►
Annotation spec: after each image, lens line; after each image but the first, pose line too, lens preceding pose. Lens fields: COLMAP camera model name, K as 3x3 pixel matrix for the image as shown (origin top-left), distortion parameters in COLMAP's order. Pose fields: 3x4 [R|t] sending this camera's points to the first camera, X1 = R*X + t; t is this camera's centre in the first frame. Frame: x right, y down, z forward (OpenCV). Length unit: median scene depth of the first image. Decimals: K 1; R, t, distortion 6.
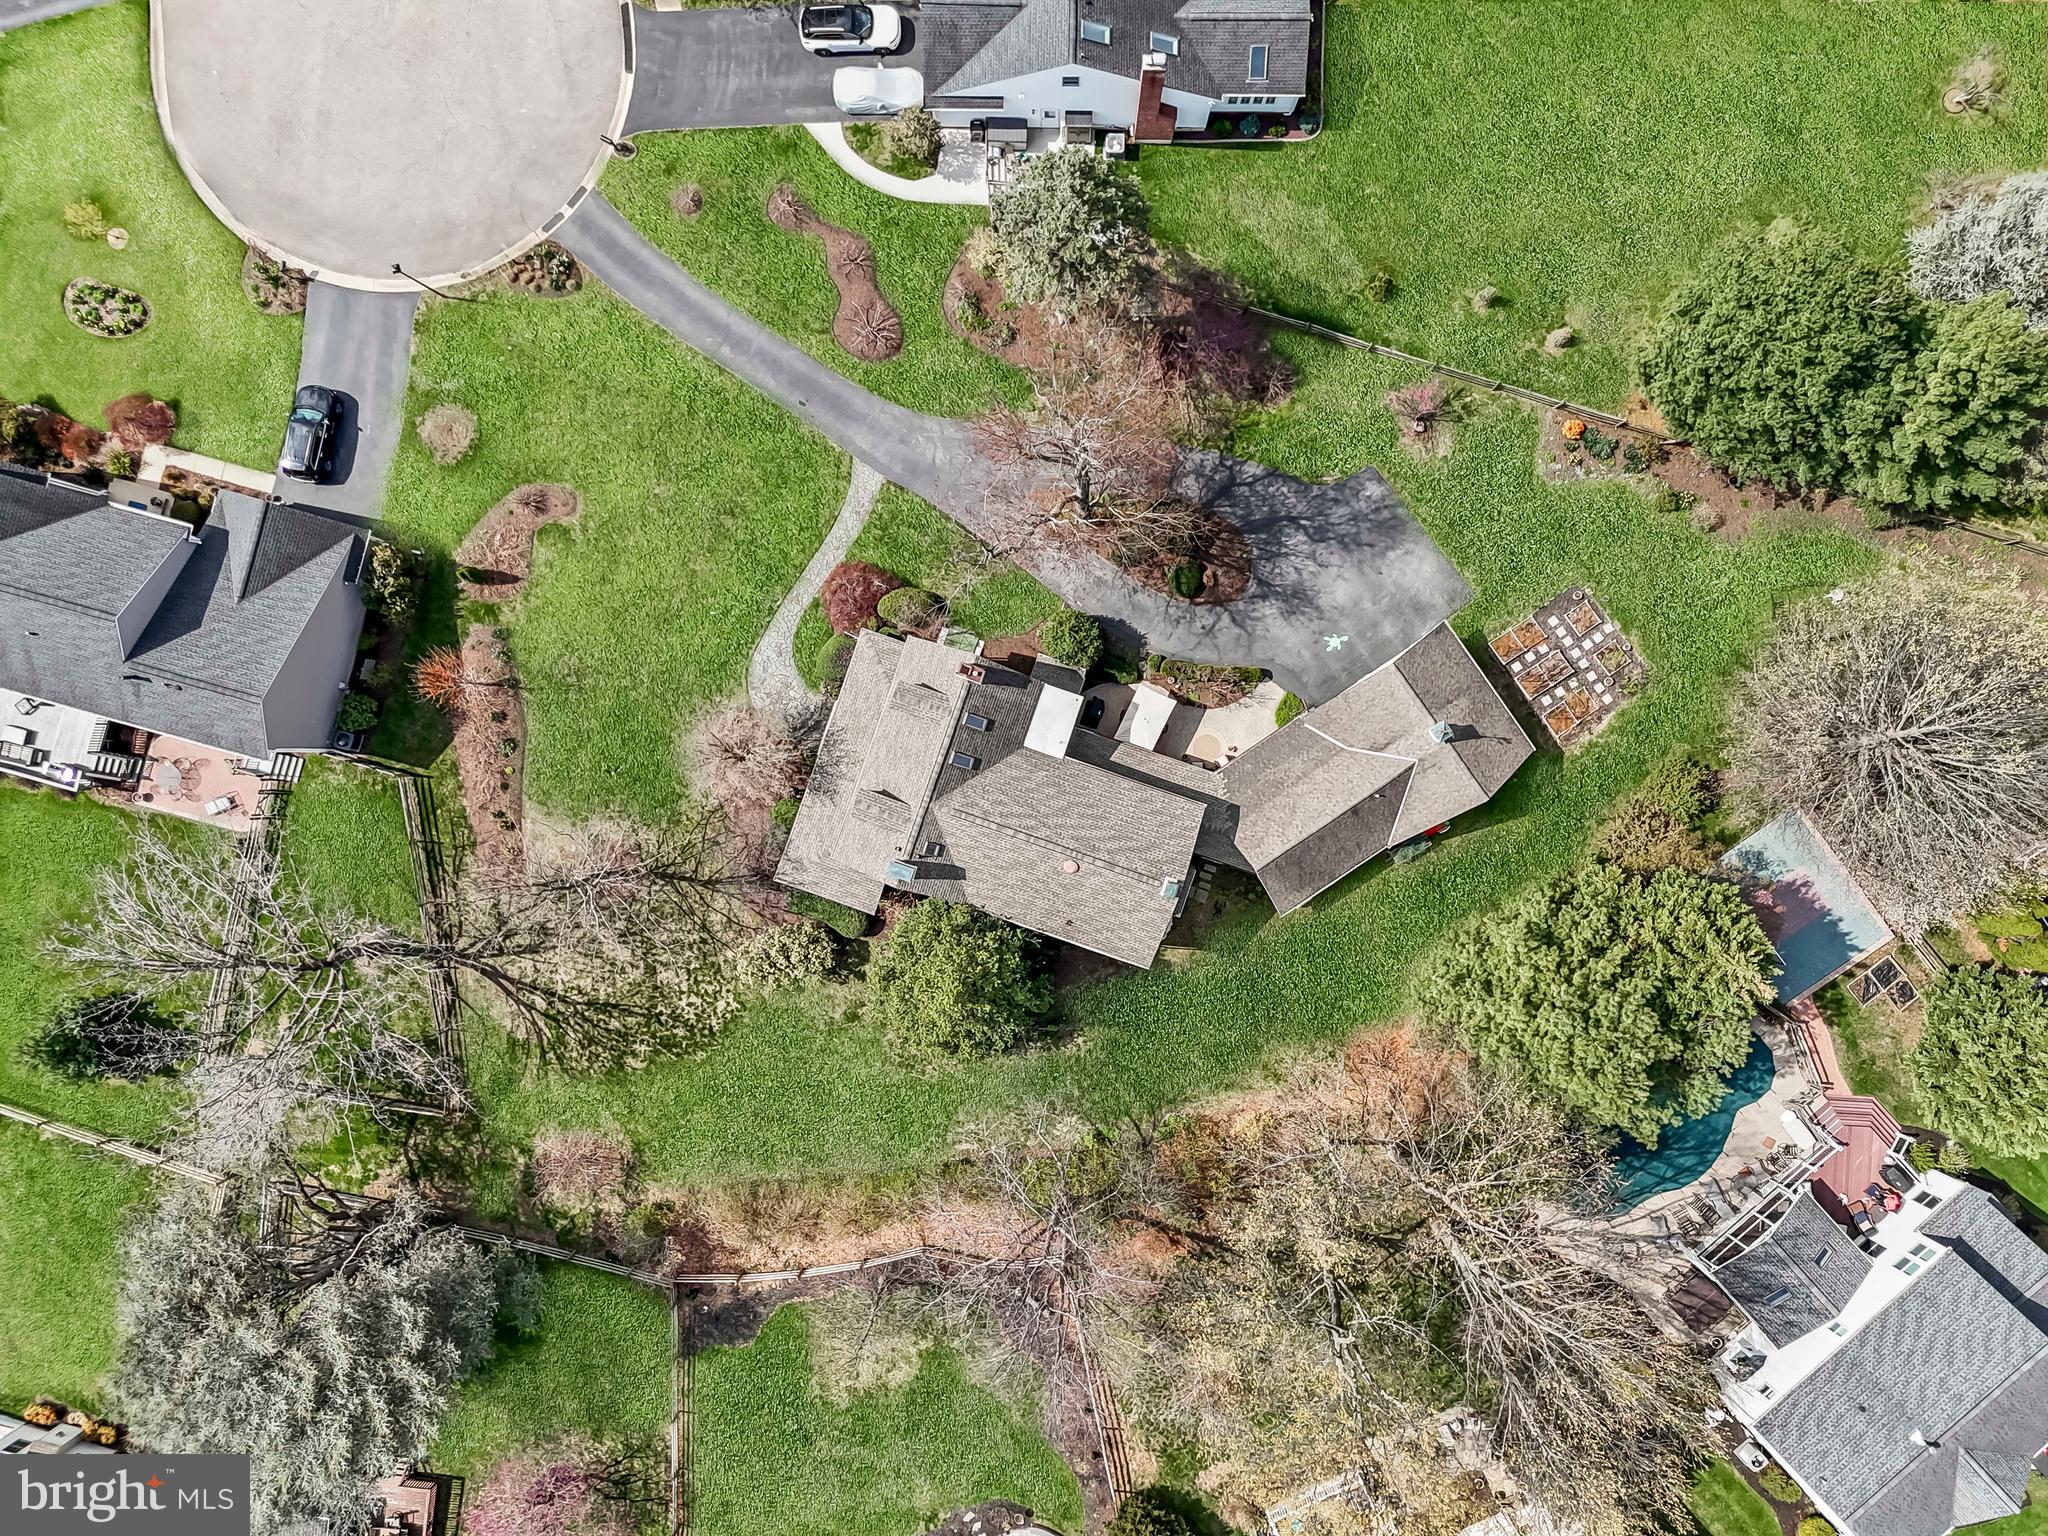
lens RADIAL K [[1463.7, 0, 1015.0], [0, 1463.7, 756.4], [0, 0, 1]] dist [0.092235, -0.087019]
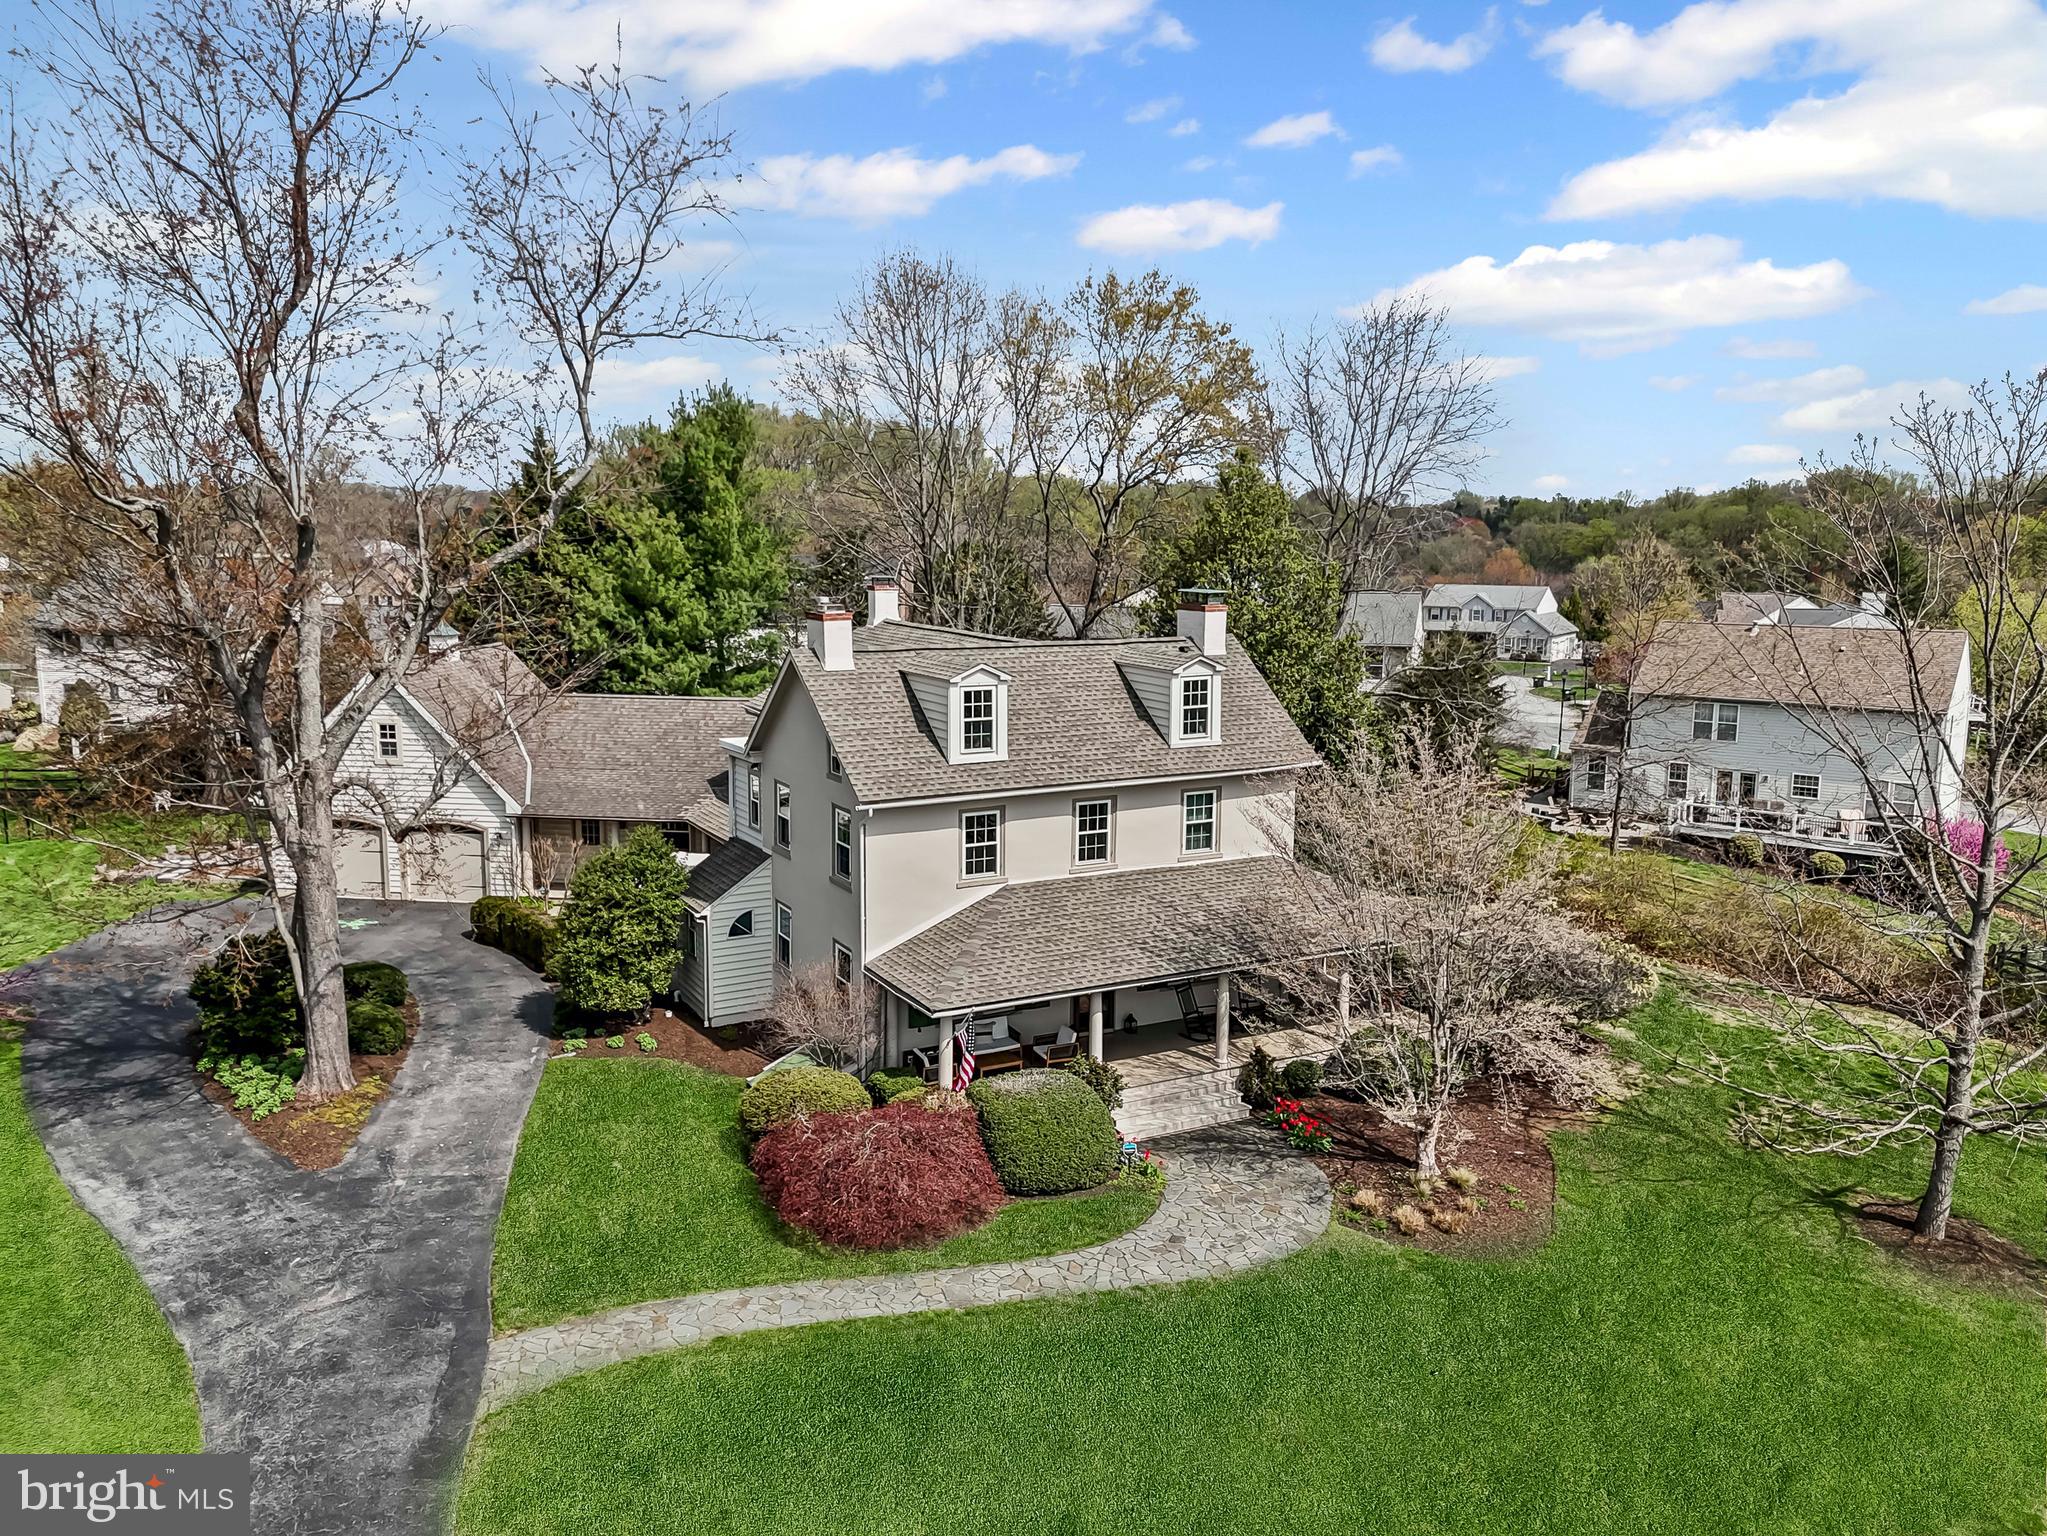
lens RADIAL K [[1502.5, 0, 1023.5], [0, 1502.5, 768.0], [0, 0, 1]] dist [0.053735, -0.009125]
pose [[-0.744159, -0.087947, 0.662187, -0.350844], [0.667985, -0.090977, 0.738592, -0.331159], [-0.004713, 0.991962, 0.126449, 0.873021]]
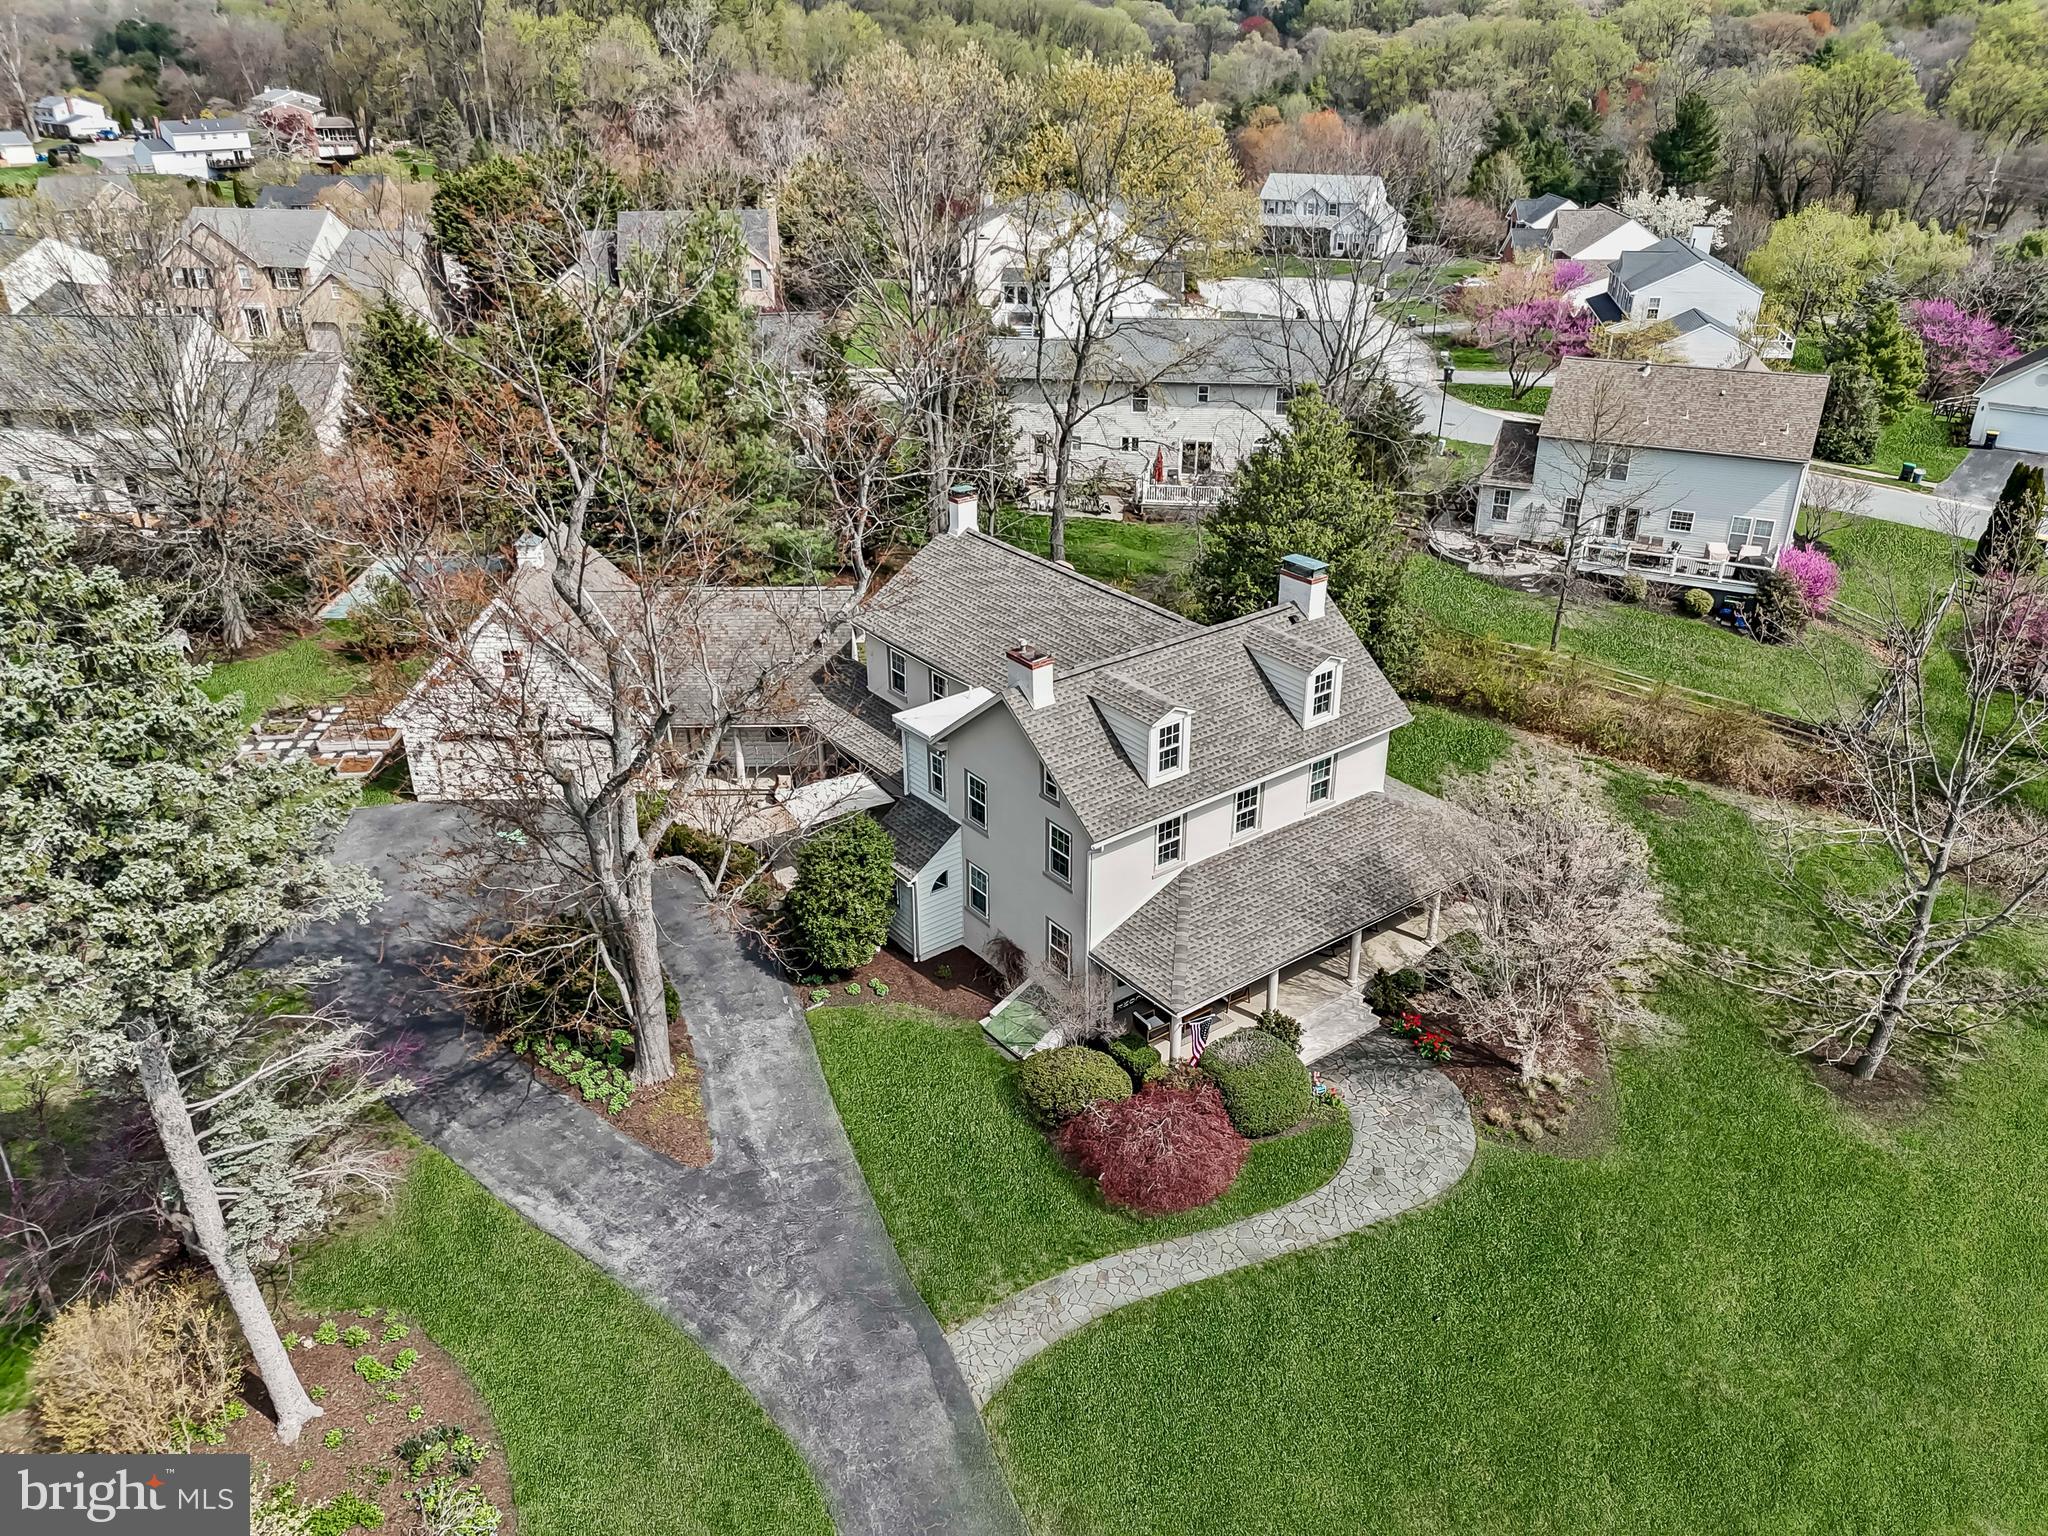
lens RADIAL K [[1463.7, 0, 1015.0], [0, 1463.7, 756.4], [0, 0, 1]] dist [0.092235, -0.087019]
pose [[-0.834774, -0.220953, 0.504314, -0.269747], [0.550384, -0.360094, 0.753266, -0.426008], [0.015164, 0.906373, 0.422206, 0.711279]]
◄
§ Directions
Change every "image" in all the records to "frame", keep everything else the same, and omit the pictures from your answer.

§ Problem solution
Annotation spec: after each frame, lens line; after each frame but the first, pose line too, lens preceding pose. Lens fields: COLMAP camera model name, K as 3x3 pixel matrix for the frame as shown (origin top-left), distortion parameters in COLMAP's order. Pose fields: 3x4 [R|t] sending this camera's points to the first camera, X1 = R*X + t; t is this camera's centre in the first frame. Frame: x right, y down, z forward (OpenCV). Length unit: median scene depth of the first frame. Decimals: K 1; R, t, distortion 6.
lens RADIAL K [[1463.7, 0, 1015.0], [0, 1463.7, 756.4], [0, 0, 1]] dist [0.092235, -0.087019]
lens RADIAL K [[1502.5, 0, 1023.5], [0, 1502.5, 768.0], [0, 0, 1]] dist [0.053735, -0.009125]
pose [[-0.744159, -0.087947, 0.662187, -0.350844], [0.667985, -0.090977, 0.738592, -0.331159], [-0.004713, 0.991962, 0.126449, 0.873021]]
lens RADIAL K [[1463.7, 0, 1015.0], [0, 1463.7, 756.4], [0, 0, 1]] dist [0.092235, -0.087019]
pose [[-0.834774, -0.220953, 0.504314, -0.269747], [0.550384, -0.360094, 0.753266, -0.426008], [0.015164, 0.906373, 0.422206, 0.711279]]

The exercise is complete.